● Passage to read
• • •

Warning

We try to keep this doc up to date, however, as it describes internals that might change at any point in time, there is no guarantee that this doc reflects the latest state of the code base.

 

Lifecycle of a StreamThread

 

StreamThread Lifecycle

 

Lifecycle of a StreamTask and StandbyTask

 

StreamTask Lifecycle

 

Exception Handling

A Kafka Streams client need to handle multiple different types of exceptions. We try to summarize what kind of exceptions are there, and how Kafka Streams should handle those. In general, Kafka Streams should be resilient to exceptions and keep processing even if some internal exceptions occur.

Types of Exceptions:

There are different categories how exceptions can be categoriezed. 

First, we can distinguish between recoverable and fatal exceptions. Recoverable exception should be handled internally and never bubble out to the user. For fatal exceptions, Kafka Streams is doomed to fail and cannot start/continue to process data. 

Related to this are retriable exception. While retriable exception are recoverable in general, it might happen that the (configurable) retry counter is exceeded; for this case, we end up with an fatal exception.

• • •

● Given instruction 1
According to the Kafka Streams doc, how can a retriable exception end up as a fatal one?
The Kafka Streams doc and the rows below it have no connection to each other.

● Given entries
• • •

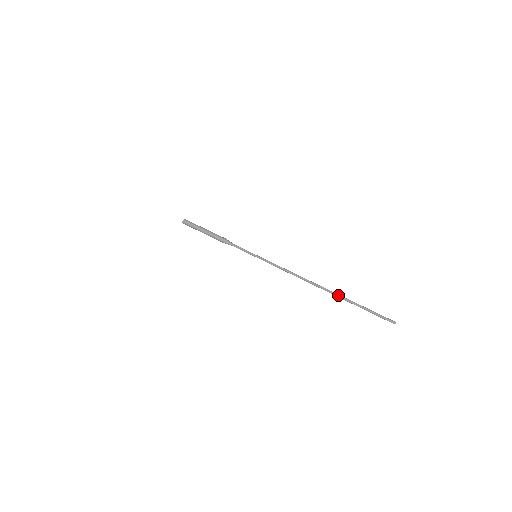
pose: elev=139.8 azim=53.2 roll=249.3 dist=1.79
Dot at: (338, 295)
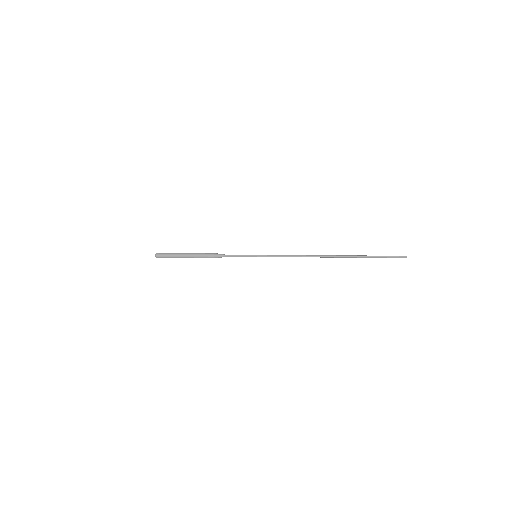
Dot at: (350, 256)
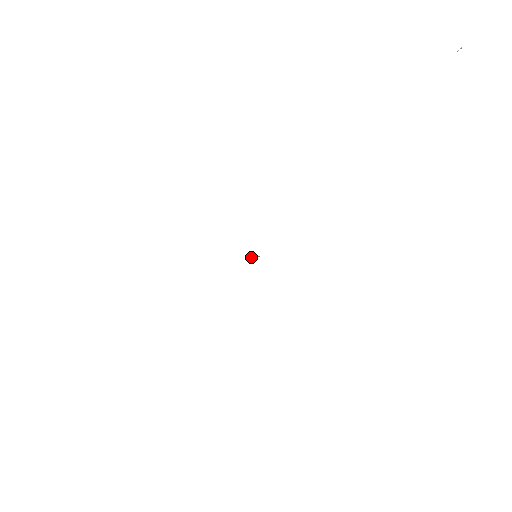
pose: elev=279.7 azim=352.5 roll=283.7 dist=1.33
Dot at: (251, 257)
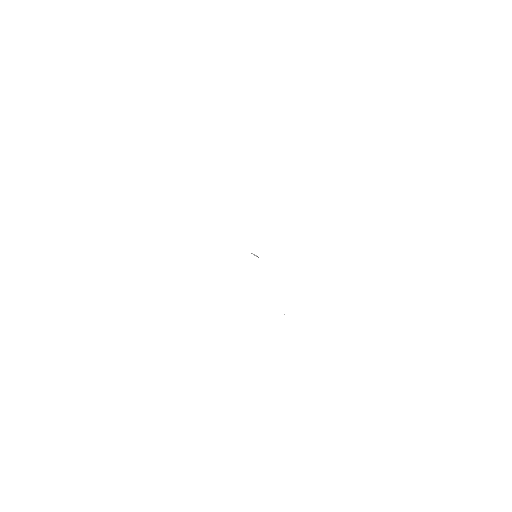
Dot at: (253, 254)
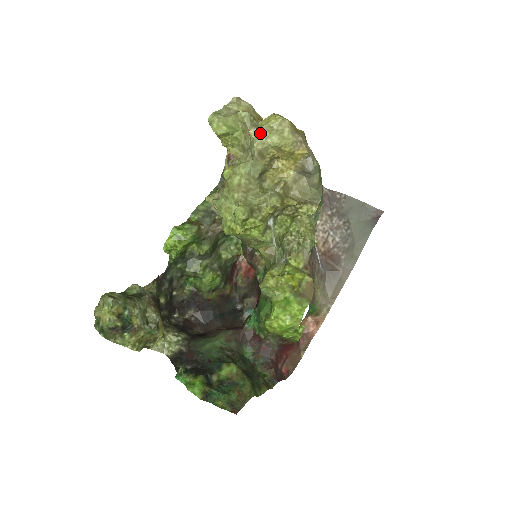
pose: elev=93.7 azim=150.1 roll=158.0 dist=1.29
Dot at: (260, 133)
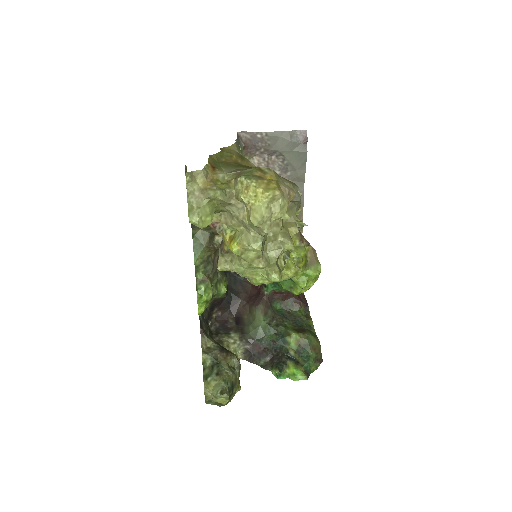
Dot at: (264, 220)
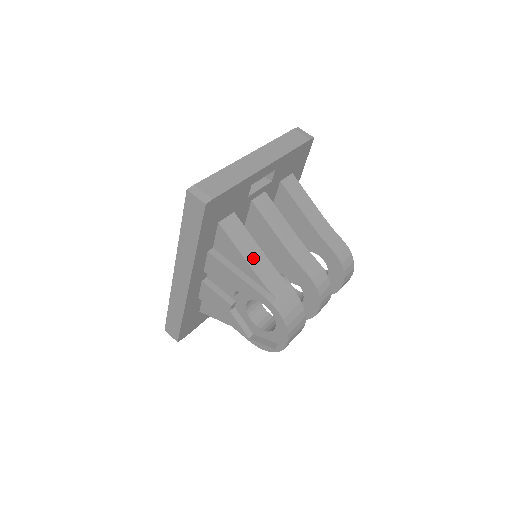
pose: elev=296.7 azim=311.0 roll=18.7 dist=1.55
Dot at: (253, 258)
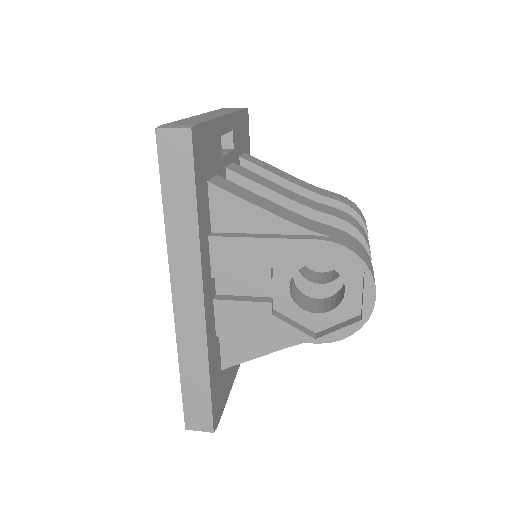
Dot at: (272, 209)
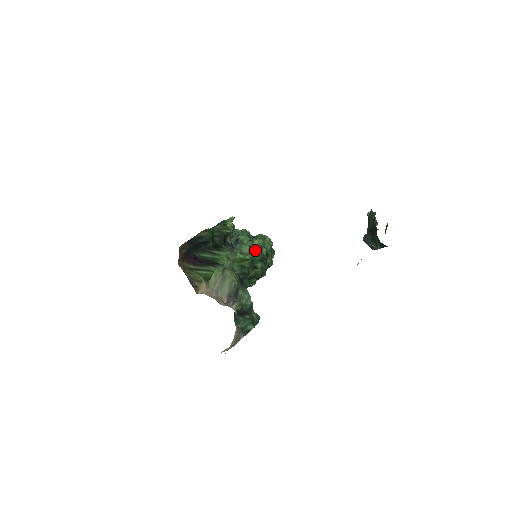
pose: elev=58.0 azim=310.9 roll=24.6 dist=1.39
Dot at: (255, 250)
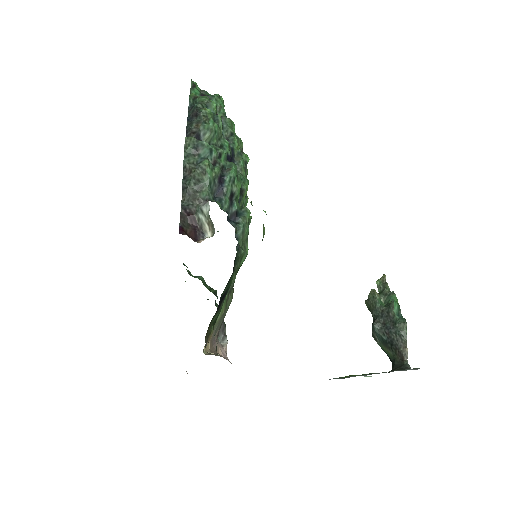
Dot at: occluded
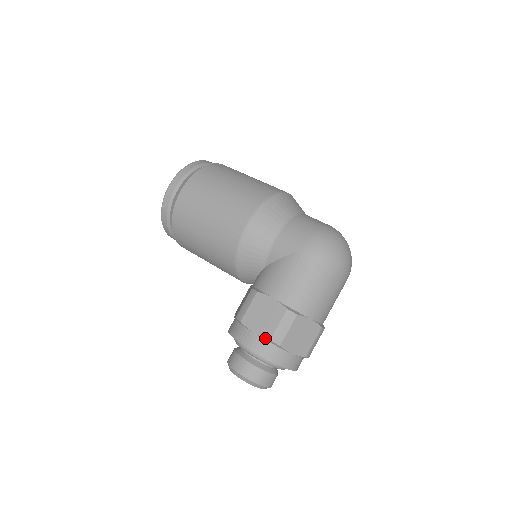
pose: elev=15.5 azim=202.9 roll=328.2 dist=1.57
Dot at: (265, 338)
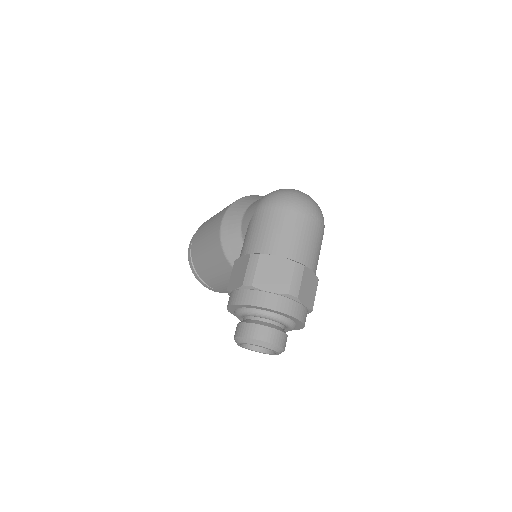
Dot at: (239, 287)
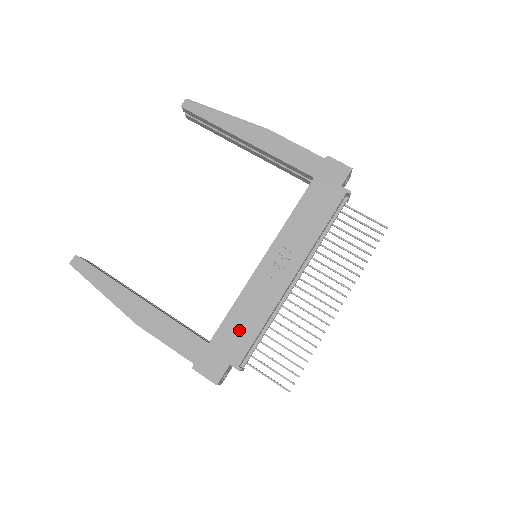
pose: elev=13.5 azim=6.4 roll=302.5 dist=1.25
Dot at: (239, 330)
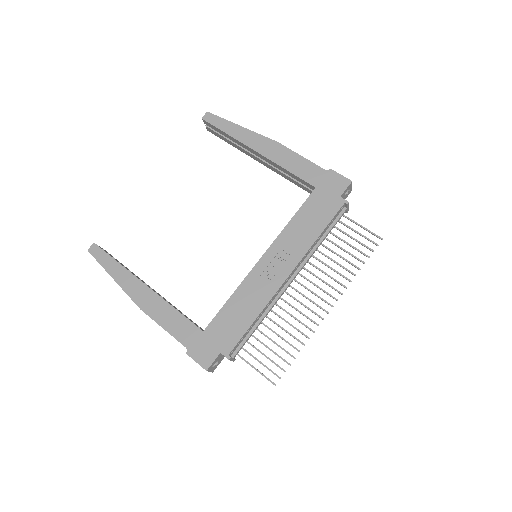
Dot at: (232, 321)
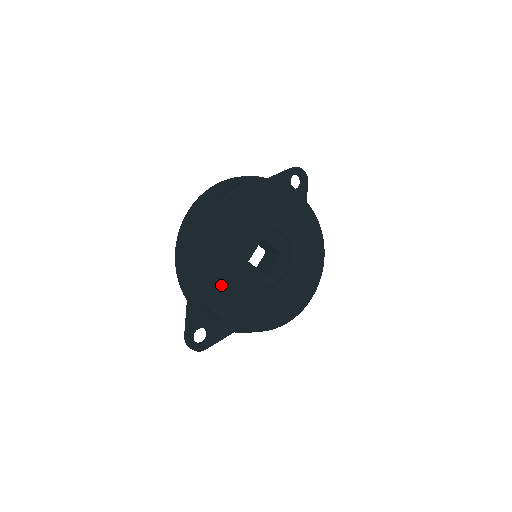
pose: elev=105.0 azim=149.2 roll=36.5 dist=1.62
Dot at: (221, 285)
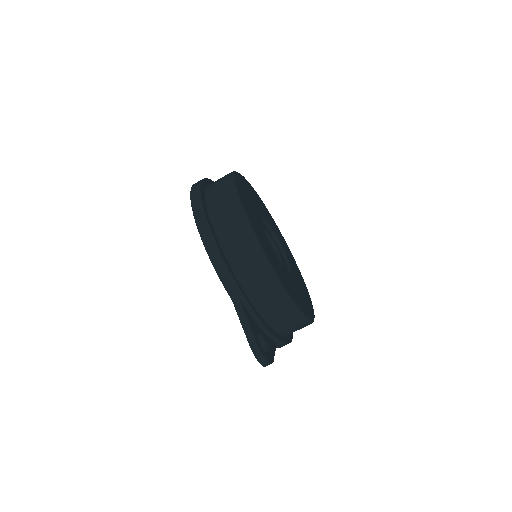
Dot at: (272, 259)
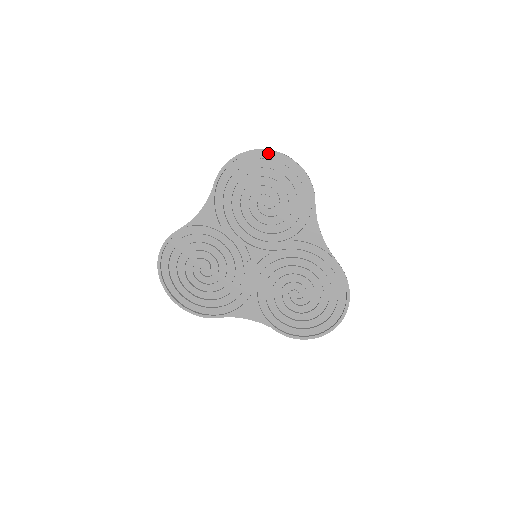
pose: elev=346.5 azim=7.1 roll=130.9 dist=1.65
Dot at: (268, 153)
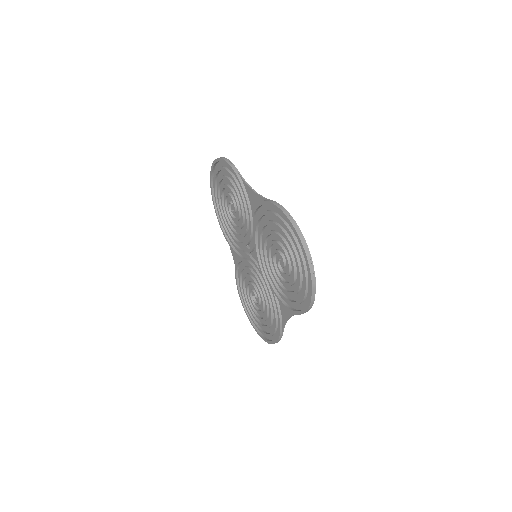
Dot at: (308, 259)
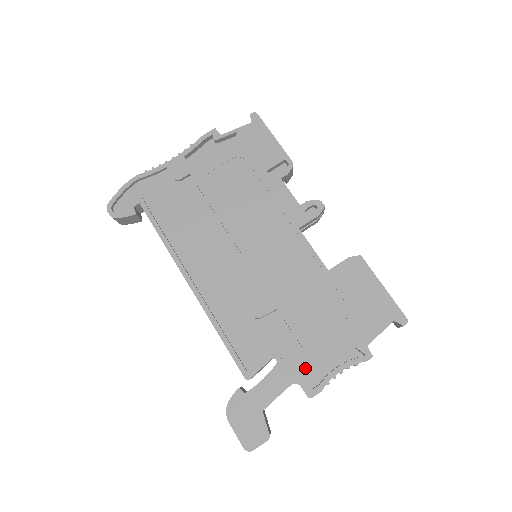
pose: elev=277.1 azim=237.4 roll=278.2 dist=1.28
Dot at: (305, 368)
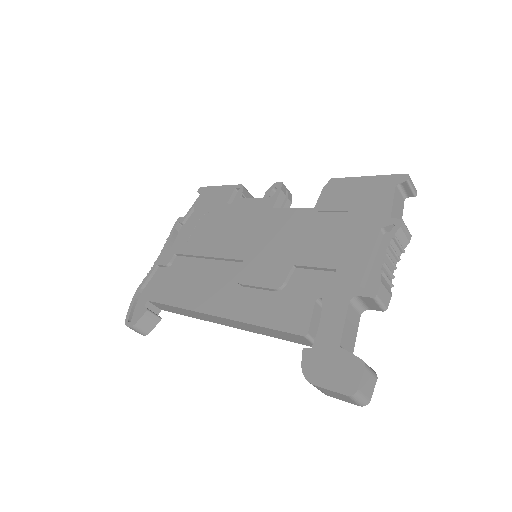
Dot at: (350, 280)
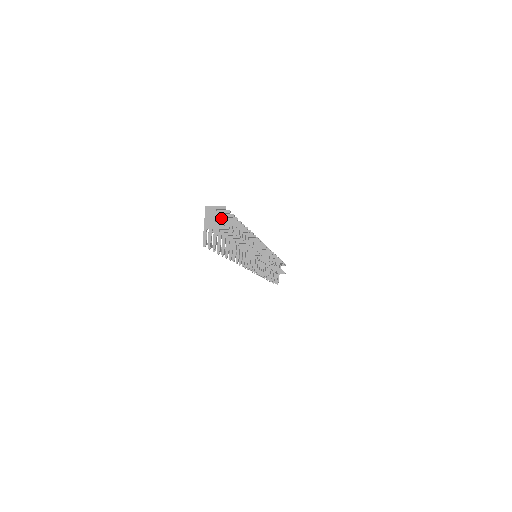
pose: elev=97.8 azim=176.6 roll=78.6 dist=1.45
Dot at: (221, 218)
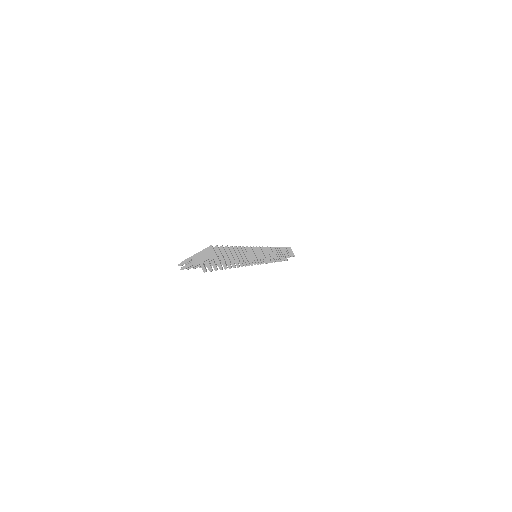
Dot at: occluded
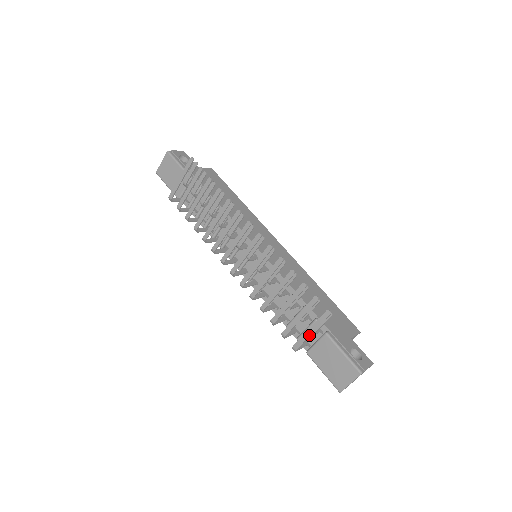
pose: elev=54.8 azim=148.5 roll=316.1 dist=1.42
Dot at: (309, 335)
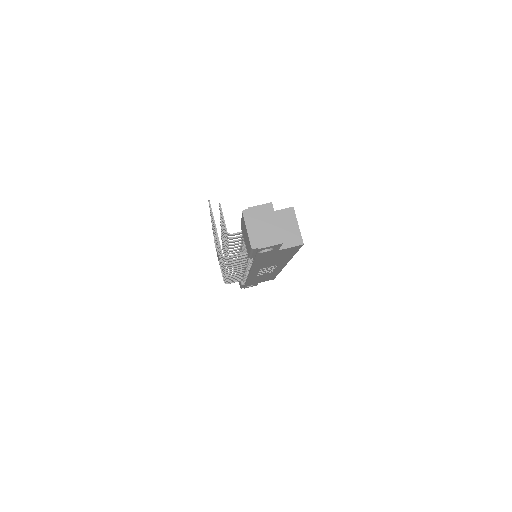
Dot at: (216, 233)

• • •

● Given instruction 2
Copy lines from the rows, beginning at the line that has "pose: elev=58.0 azim=310.9" and stopping after the line that has "Dot at: (272, 259)". Leave the pictures out.

● Exercise result 1
Retriable exceptions are generally recoverable, but the configurable retry counter can be exceeded. When that happens, the result is a fatal exception.

● Exercise result 2
pose: elev=58.0 azim=310.9 roll=24.6 dist=1.39
Dot at: (255, 250)
Dot at: occluded
pose: elev=15.5 azim=202.9 roll=328.2 dist=1.57
Dot at: (265, 338)
Dot at: (239, 287)
pose: elev=13.5 azim=6.4 roll=302.5 dist=1.25
Dot at: (239, 330)
Dot at: (232, 321)
pose: elev=105.0 azim=149.2 roll=36.5 dist=1.62
Dot at: (221, 285)
Dot at: (272, 259)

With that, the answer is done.